GOAL OF THE EXERCISE:
For each of the records below, pull out every classification line, from kingdom through common name, and copy each one word for word.

DATA EXCERPTS:
= = = = =
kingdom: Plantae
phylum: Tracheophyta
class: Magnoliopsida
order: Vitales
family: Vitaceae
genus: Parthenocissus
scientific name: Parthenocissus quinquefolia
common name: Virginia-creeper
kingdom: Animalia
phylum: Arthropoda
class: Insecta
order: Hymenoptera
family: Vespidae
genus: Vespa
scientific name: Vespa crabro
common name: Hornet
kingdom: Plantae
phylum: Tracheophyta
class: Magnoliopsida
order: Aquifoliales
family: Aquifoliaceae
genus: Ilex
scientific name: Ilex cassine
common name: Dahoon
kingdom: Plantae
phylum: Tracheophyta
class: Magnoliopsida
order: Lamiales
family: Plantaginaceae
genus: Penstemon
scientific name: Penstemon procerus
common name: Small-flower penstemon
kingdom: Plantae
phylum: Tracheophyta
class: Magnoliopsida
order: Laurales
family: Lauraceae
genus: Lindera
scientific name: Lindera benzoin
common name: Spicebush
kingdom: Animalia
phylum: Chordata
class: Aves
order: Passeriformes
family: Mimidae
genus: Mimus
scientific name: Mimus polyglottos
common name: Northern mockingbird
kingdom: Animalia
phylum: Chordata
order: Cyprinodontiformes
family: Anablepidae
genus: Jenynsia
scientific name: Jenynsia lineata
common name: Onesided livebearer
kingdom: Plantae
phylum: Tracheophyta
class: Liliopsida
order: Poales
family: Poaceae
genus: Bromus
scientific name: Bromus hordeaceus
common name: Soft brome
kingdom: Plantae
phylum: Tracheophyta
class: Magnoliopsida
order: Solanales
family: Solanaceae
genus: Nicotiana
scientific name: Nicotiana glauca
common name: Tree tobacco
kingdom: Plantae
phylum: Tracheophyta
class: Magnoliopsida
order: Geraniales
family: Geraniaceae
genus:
= = = = =
REPLY:
kingdom: Plantae
phylum: Tracheophyta
class: Magnoliopsida
order: Vitales
family: Vitaceae
genus: Parthenocissus
scientific name: Parthenocissus quinquefolia
common name: Virginia-creeper
kingdom: Animalia
phylum: Arthropoda
class: Insecta
order: Hymenoptera
family: Vespidae
genus: Vespa
scientific name: Vespa crabro
common name: Hornet
kingdom: Plantae
phylum: Tracheophyta
class: Magnoliopsida
order: Aquifoliales
family: Aquifoliaceae
genus: Ilex
scientific name: Ilex cassine
common name: Dahoon
kingdom: Plantae
phylum: Tracheophyta
class: Magnoliopsida
order: Lamiales
family: Plantaginaceae
genus: Penstemon
scientific name: Penstemon procerus
common name: Small-flower penstemon
kingdom: Plantae
phylum: Tracheophyta
class: Magnoliopsida
order: Laurales
family: Lauraceae
genus: Lindera
scientific name: Lindera benzoin
common name: Spicebush
kingdom: Animalia
phylum: Chordata
class: Aves
order: Passeriformes
family: Mimidae
genus: Mimus
scientific name: Mimus polyglottos
common name: Northern mockingbird
kingdom: Animalia
phylum: Chordata
order: Cyprinodontiformes
family: Anablepidae
genus: Jenynsia
scientific name: Jenynsia lineata
common name: Onesided livebearer
kingdom: Plantae
phylum: Tracheophyta
class: Liliopsida
order: Poales
family: Poaceae
genus: Bromus
scientific name: Bromus hordeaceus
common name: Soft brome
kingdom: Plantae
phylum: Tracheophyta
class: Magnoliopsida
order: Solanales
family: Solanaceae
genus: Nicotiana
scientific name: Nicotiana glauca
common name: Tree tobacco
kingdom: Plantae
phylum: Tracheophyta
class: Magnoliopsida
order: Geraniales
family: Geraniaceae
genus:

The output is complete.